White-collar rules

White-collar rules

Entertaining Thai film romanticises working for 'the man', but at what cost?

ARTS & ENTERTAINMENT
White-collar rules

This much is clear: having a character complain about the sin of making money doesn't constitute a criticism of capitalism. It's doubly laughable when that character is, apparently, rich _ no, her parents are rich, maybe super rich. Evidence abounds in the sometimes funny, mostly shallow Thai film Yod Manut Ngoen Duen (Super Salary Man), released this week with a clear-eyed target of salaried earners who're awaiting the news of year-end bonus with a throbbing heart. In fact the film, disguised as a rebuke of the robotised mindset of white-collar existence, is a love ode to corporate mentality. Capitalism is bad, oh yeah, long live capitalism.

Yod Manut Ngoen Duen (Super Salary Man)

Starring Jessadaporn Pholdee, Natchalai Sukkamongkol, Sakuntala Tienpairoj. Directed by Virat Jengkongdee. In Thai with English subtitles.

Jessadaporn Pholdee, so handsome and monotonous, plays Pan, the marketing head who dishes out investment advice and takes pride in his money making obsession. He rules like a disciplinarian over a team made up of crummy-looking staff who're working round the clock to launch a new product _ a crummy-looking vitamin drink _ before the year-end, so the company's board will lavish them with a bonus. In comes the rich kid who "doesn't get how these people [meaning those poorer than her] can get up before dawn and get stuck in horrible traffic only to work in cramped cubicles all day". She, named Wai (Natchalai Sukkamongkol), wants everybody to lighten up and pursue their "dreams" _ hers is writing a comic book, which is way cooler than working in a cramped cubicle.
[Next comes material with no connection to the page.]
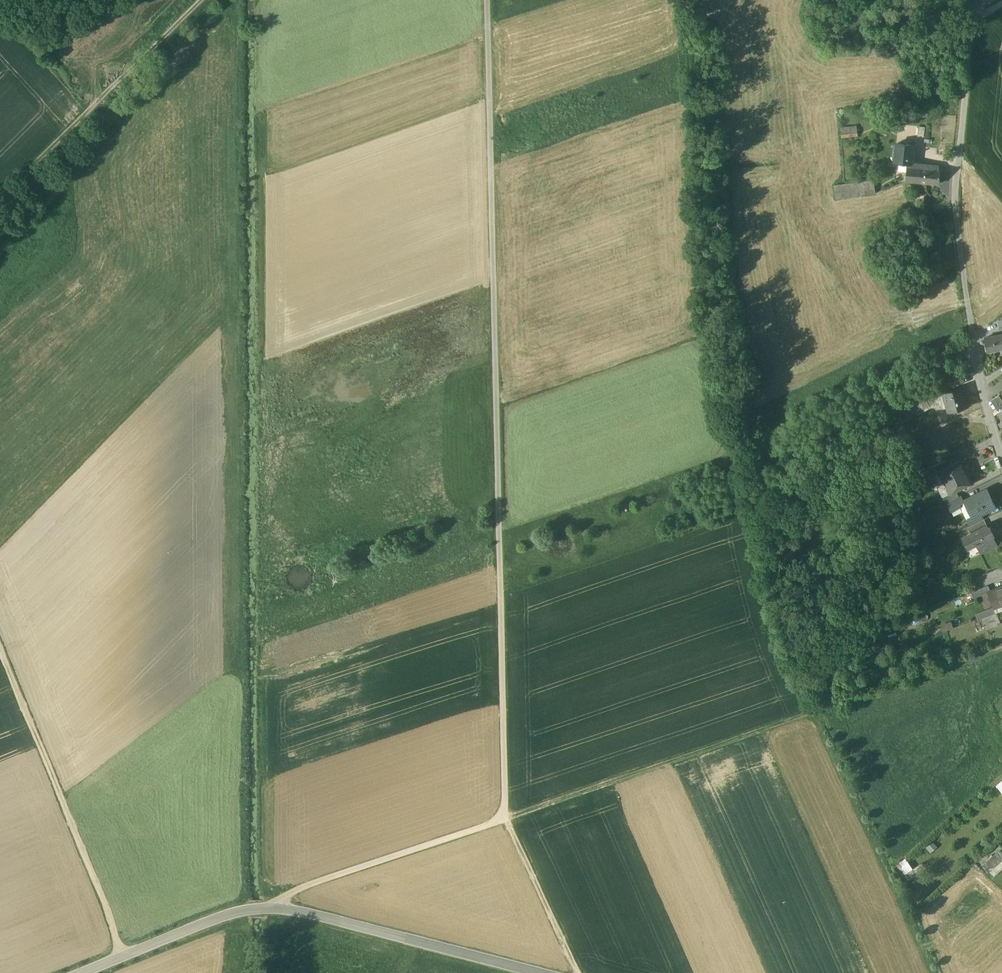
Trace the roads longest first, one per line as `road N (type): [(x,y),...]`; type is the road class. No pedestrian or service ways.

Of course, Wai and Pan will soon learn their lesson _ quickly, superficially, like the New Year's fireworks _ and then they'll go back to doing exactly what they wanted to do in the first place.

To be fair the movie is adequately entertaining, and the script, besides its heavy dependence on stereotypes and generalisation, knows when to hit the nail on the head and milks its big message, namely, toil away for your companies, brothers and sisters, because there's something bigger, higher, more satisfyingly redemptive than your year-end bonus. Nothing wrong with that, and I even welcome the fact that we have a film about the workplace, which is rare here. But the way the movie exaggerates and then romanticises white-collar life, or necessity, as well as the way it glorifies the so-called "indie" lifestyle, which sounds more and more like soap-opera jargon these days, is something close to patronisation.

And because the characters represent preconceived ideas, rather than real people, I find it hard to cheer along with them despite the fact that I'm writing this in a cramped cubicle anxiously waiting for my year-end bonus, too.